Now, as i have underlined also above, i also merged the two datasets without batch effect correction regarding the different study-and then performed limma but with the batch variable also in the design matrix (approach number 1 above), and the results(with some "arbitarty" cutoffs used also in my above procedure) are quite similar only 40 genes less than my first implementation(and the majority of my genes are common). This maybe could also provide some "relative confidence" about the general issue with batch effect correction.

On the other hand, because my analysis is paired, i could also use without batch effect correction and only including the pairs in my design matrix

Finally, with your above github link, i can "inspect" somehow and check a relative "performance" of my procedures ??

Best,

Efstathios

It seems that your experimental design takes care of the batch effect. Be aware that this is not only because it is paired, but because all your pairs are inside the same batch (which I am not sure of!). If the two samples had been in different batches, you should have included the batch in limma.

The interactive tools at our github simulate simpler designs, not paired like yours.

Dear Vegard,

before merging, each dataset compised of its paired samples- thus when merging, each dataset is considered as a "batch" for the correction-that is the different study-naively- the common between both datasets is that the different patients included in each dataset, have their samples paired(along with the common probesets, based on which the merging is performed). Now regarding the batch variable in Limma, what happens is what i mention above(and Aaron underlined): i get partial NA coefficients, because the total pairs are 30(60 samples), and along with not only the disease variable for the comparison(cancer vs normal), but also with the additional inclusion of batch factor indicating different studies, it gets messy and redundant.

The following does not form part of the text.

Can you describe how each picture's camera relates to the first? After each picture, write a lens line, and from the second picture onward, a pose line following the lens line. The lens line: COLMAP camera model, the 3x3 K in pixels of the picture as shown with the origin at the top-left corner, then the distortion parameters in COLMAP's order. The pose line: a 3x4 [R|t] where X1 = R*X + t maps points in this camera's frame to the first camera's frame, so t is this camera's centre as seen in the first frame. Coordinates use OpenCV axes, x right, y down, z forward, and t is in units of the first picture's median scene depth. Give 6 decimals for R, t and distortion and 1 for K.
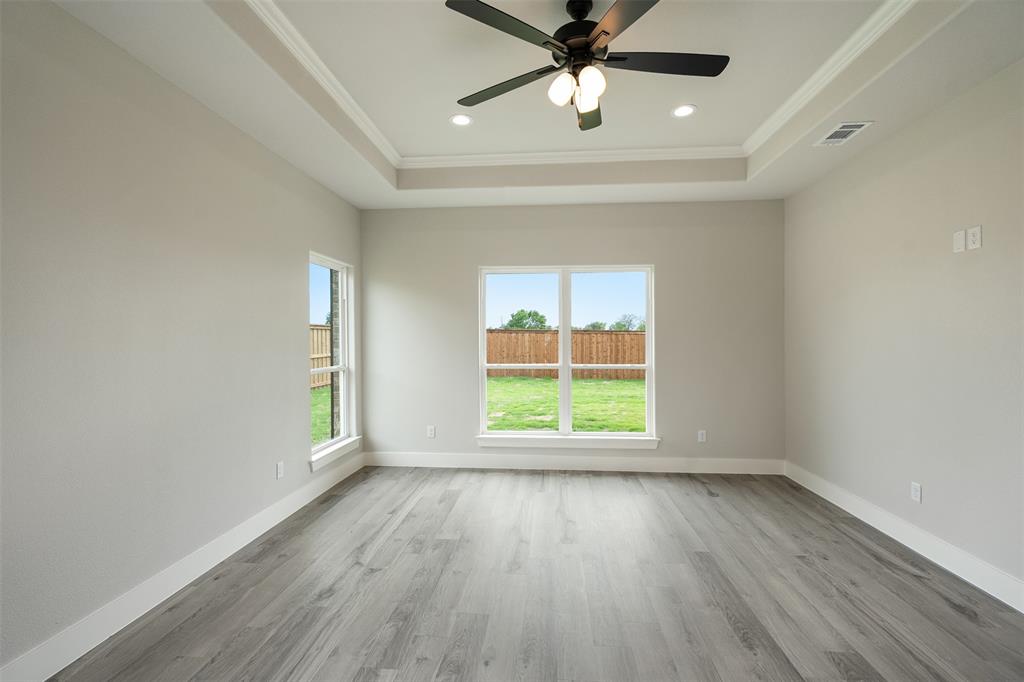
lens RADIAL K [[454.2, 0, 513.4], [0, 454.2, 359.2], [0, 0, 1]] dist [-0.007065, -0.000019]
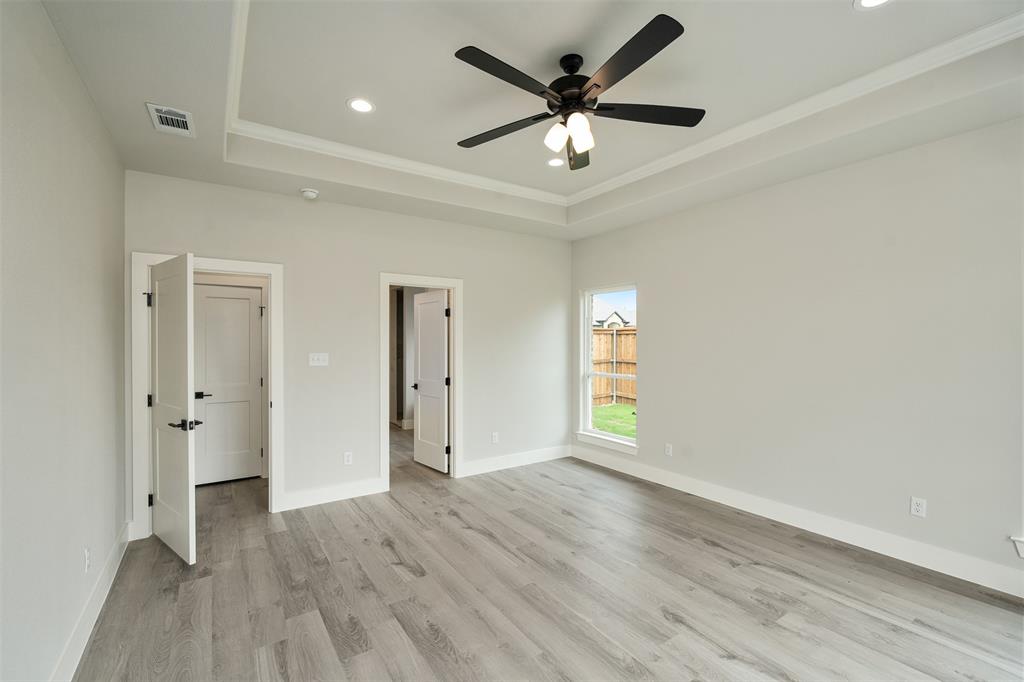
lens RADIAL K [[444.2, 0, 513.1], [0, 444.2, 341.5], [0, 0, 1]] dist [-0.003805, -0.000496]
pose [[-0.775270, 0.004595, -0.631614, 0.785465], [-0.023663, 0.999060, 0.036313, -0.107377], [0.631187, 0.043098, -0.774432, 1.443374]]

So, my specific experimental design canot be used in your github tools for any "evaluation" metrics correctly ??

1

Since your pairs are nested within the batches, including the pairs in your design also adjusts for the batch effect as well, so including the batch effect is redundant. This is why you're getting partial NA coefficients. You should never include both a nested factor (pairs) and the factor that it is nested inside (batch) in the same design. It's not possible to separate the batch effects from the inter-patient effects using this design, but they will both be corrected for when testing the main effect. If you wanted to analyze the batch effect directly, you would need to treat the pairs as a random effect using duplicateCorrelation.

Dear Ryan,

thank you for your explanation. So the inclusion of batch is redundant as far i have paired samples and include them as in the design matrix.